Abstract:Molecular phenotyping is central in cancer precision medicine, but remains costly and standard methods only provide a tumour average profile. Microscopic morphological patterns observable in histopathology sections from tumours are determined by the underlying molecular phenotype and associated with clinical factors. The relationship between morphology and molecular phenotype has a potential to be exploited for prediction of the molecular phenotype from the morphology visible in histopathology images. We report the first transcriptome-wide Expression-MOrphology (EMO) analysis in breast cancer, where gene-specific models were optimised and validated for prediction of mRNA expression both as a tumour average and in spatially resolved manner. Individual deep convolutional neural networks (CNNs) were optimised to predict the expression of 17,695 genes from hematoxylin and eosin (HE) stained whole slide images (WSIs). Predictions for 9,334 (52.75%) genes were significantly associated with RNA-sequencing estimates (FDR adjusted p-value < 0.05). 1,011 of the genes were brought forward for validation, with 876 (87%) and 908 (90%) successfully replicated in internal and external test data, respectively.

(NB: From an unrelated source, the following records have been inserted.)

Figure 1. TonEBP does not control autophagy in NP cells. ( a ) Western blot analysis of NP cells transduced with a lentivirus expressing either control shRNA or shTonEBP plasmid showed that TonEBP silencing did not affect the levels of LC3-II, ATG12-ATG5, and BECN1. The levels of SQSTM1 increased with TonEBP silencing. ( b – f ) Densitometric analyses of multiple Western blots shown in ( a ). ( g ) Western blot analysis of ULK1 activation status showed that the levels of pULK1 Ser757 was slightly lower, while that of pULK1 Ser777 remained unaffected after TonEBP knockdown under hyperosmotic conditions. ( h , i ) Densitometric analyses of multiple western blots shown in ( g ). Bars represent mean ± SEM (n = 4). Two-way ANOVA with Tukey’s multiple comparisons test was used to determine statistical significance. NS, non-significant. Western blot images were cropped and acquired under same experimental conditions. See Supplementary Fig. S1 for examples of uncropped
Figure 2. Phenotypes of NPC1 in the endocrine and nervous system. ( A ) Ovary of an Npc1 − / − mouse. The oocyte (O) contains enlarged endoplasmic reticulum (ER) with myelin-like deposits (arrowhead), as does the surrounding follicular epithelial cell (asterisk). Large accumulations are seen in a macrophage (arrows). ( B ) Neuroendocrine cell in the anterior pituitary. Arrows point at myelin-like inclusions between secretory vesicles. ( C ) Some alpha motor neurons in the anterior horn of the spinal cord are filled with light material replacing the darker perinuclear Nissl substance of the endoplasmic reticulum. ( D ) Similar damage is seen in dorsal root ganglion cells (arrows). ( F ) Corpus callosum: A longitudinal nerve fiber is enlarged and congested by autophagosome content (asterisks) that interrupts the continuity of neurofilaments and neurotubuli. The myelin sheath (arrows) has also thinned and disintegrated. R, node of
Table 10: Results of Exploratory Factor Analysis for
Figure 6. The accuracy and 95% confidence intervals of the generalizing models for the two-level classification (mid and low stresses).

Predicted spatial intra-tumour variabilities in expression were validated in 76 genes, out of which 59 (77.6%) had a significant association (FDR adjusted p-value < 0.05) with spatial transcriptomics estimates. These results suggest that the proposed methodology can be applied to predict both tumour average gene expression and intra-tumour spatial expression directly from morphology, thus providing a scalable approach to characterise intra-tumour heterogeneity.